Input ->

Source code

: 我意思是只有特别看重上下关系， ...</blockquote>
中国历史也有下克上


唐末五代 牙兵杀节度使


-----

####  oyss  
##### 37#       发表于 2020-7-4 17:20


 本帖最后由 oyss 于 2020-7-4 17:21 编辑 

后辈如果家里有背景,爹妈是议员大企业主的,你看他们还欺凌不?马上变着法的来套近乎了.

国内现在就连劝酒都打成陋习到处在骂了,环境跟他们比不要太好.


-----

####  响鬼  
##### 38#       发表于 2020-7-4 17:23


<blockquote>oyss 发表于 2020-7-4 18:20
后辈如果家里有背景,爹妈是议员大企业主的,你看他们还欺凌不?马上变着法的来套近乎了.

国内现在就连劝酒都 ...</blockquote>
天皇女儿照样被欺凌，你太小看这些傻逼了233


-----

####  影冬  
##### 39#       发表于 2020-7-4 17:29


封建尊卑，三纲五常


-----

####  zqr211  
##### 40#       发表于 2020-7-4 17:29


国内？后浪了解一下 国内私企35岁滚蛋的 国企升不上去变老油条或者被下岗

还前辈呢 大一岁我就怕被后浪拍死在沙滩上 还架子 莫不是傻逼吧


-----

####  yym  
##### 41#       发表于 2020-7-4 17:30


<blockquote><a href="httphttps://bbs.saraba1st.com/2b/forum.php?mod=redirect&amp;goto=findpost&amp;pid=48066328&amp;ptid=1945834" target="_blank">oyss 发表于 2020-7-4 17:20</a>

Brief ->
Output the material above line for line, with no changes.

Worked solution ->
Source code

: 我意思是只有特别看重上下关系， ...</blockquote>
中国历史也有下克上


唐末五代 牙兵杀节度使


-----

####  oyss  
##### 37#       发表于 2020-7-4 17:20


 本帖最后由 oyss 于 2020-7-4 17:21 编辑 

后辈如果家里有背景,爹妈是议员大企业主的,你看他们还欺凌不?马上变着法的来套近乎了.

国内现在就连劝酒都打成陋习到处在骂了,环境跟他们比不要太好.


-----

####  响鬼  
##### 38#       发表于 2020-7-4 17:23


<blockquote>oyss 发表于 2020-7-4 18:20
后辈如果家里有背景,爹妈是议员大企业主的,你看他们还欺凌不?马上变着法的来套近乎了.

国内现在就连劝酒都 ...</blockquote>
天皇女儿照样被欺凌，你太小看这些傻逼了233


-----

####  影冬  
##### 39#       发表于 2020-7-4 17:29


封建尊卑，三纲五常


-----

####  zqr211  
##### 40#       发表于 2020-7-4 17:29


国内？后浪了解一下 国内私企35岁滚蛋的 国企升不上去变老油条或者被下岗

还前辈呢 大一岁我就怕被后浪拍死在沙滩上 还架子 莫不是傻逼吧


-----

####  yym  
##### 41#       发表于 2020-7-4 17:30


<blockquote><a href="httphttps://bbs.saraba1st.com/2b/forum.php?mod=redirect&amp;goto=findpost&amp;pid=48066328&amp;ptid=1945834" target="_blank">oyss 发表于 2020-7-4 17:20</a>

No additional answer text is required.